# Your goal:
Will you output the entries below exactly, skipping every image they contain?

(Optical and exposure parameters)
======

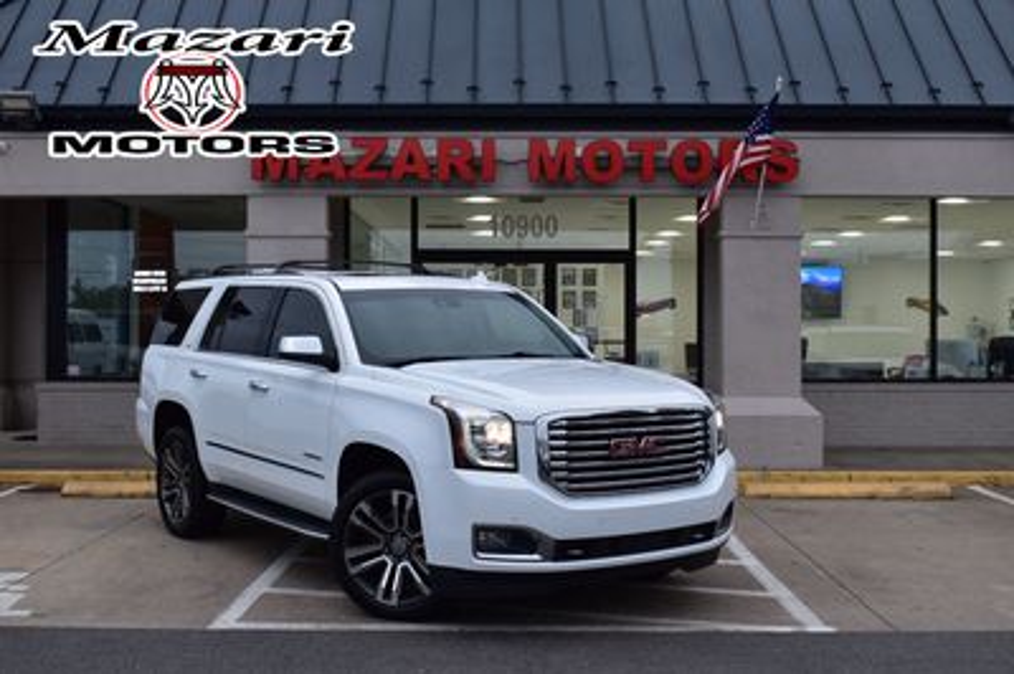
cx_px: 507
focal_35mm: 45
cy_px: 337
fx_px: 1266
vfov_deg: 29.8
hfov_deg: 43.6
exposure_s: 1/50
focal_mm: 30
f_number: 8
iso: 400
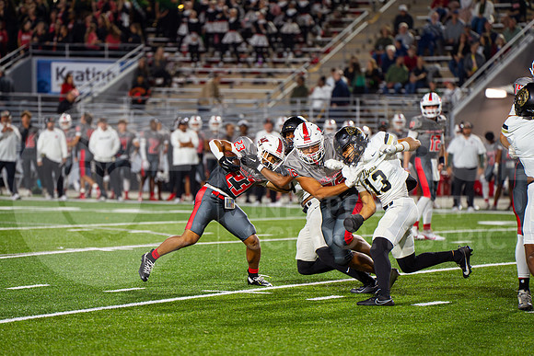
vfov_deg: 7.1
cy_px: 192
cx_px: 246
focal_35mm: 194
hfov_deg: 10.6
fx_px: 2880
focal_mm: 180
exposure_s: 1/1250
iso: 2500
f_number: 3.2
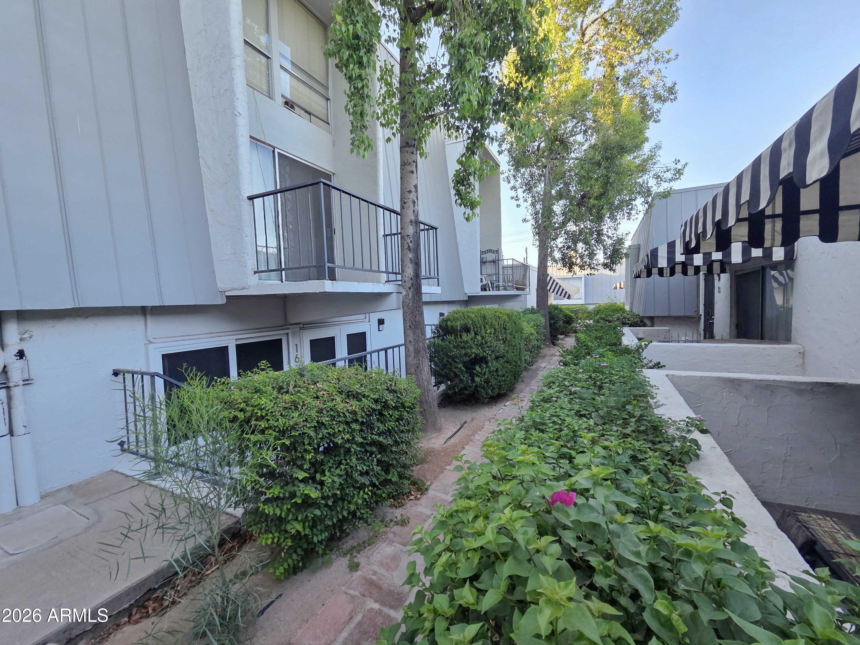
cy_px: 322
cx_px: 430
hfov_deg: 106.2
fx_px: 323
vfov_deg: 89.9
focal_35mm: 13
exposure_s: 1/215
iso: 50
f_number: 2.2
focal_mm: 2.2
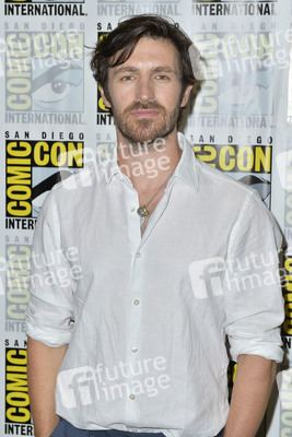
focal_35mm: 62
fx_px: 754
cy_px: 218
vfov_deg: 32.4
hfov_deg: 21.9
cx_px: 146
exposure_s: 1/250
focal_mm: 62
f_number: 6.3
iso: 200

======

# Result:
cx_px: 507
focal_35mm: 45
cy_px: 337
fx_px: 1266
vfov_deg: 29.8
hfov_deg: 43.6
exposure_s: 1/50
focal_mm: 30
f_number: 8
iso: 400
vfov_deg: 7.1
cy_px: 192
cx_px: 246
focal_35mm: 194
hfov_deg: 10.6
fx_px: 2880
focal_mm: 180
exposure_s: 1/1250
iso: 2500
f_number: 3.2
cy_px: 322
cx_px: 430
hfov_deg: 106.2
fx_px: 323
vfov_deg: 89.9
focal_35mm: 13
exposure_s: 1/215
iso: 50
f_number: 2.2
focal_mm: 2.2
focal_35mm: 62
fx_px: 754
cy_px: 218
vfov_deg: 32.4
hfov_deg: 21.9
cx_px: 146
exposure_s: 1/250
focal_mm: 62
f_number: 6.3
iso: 200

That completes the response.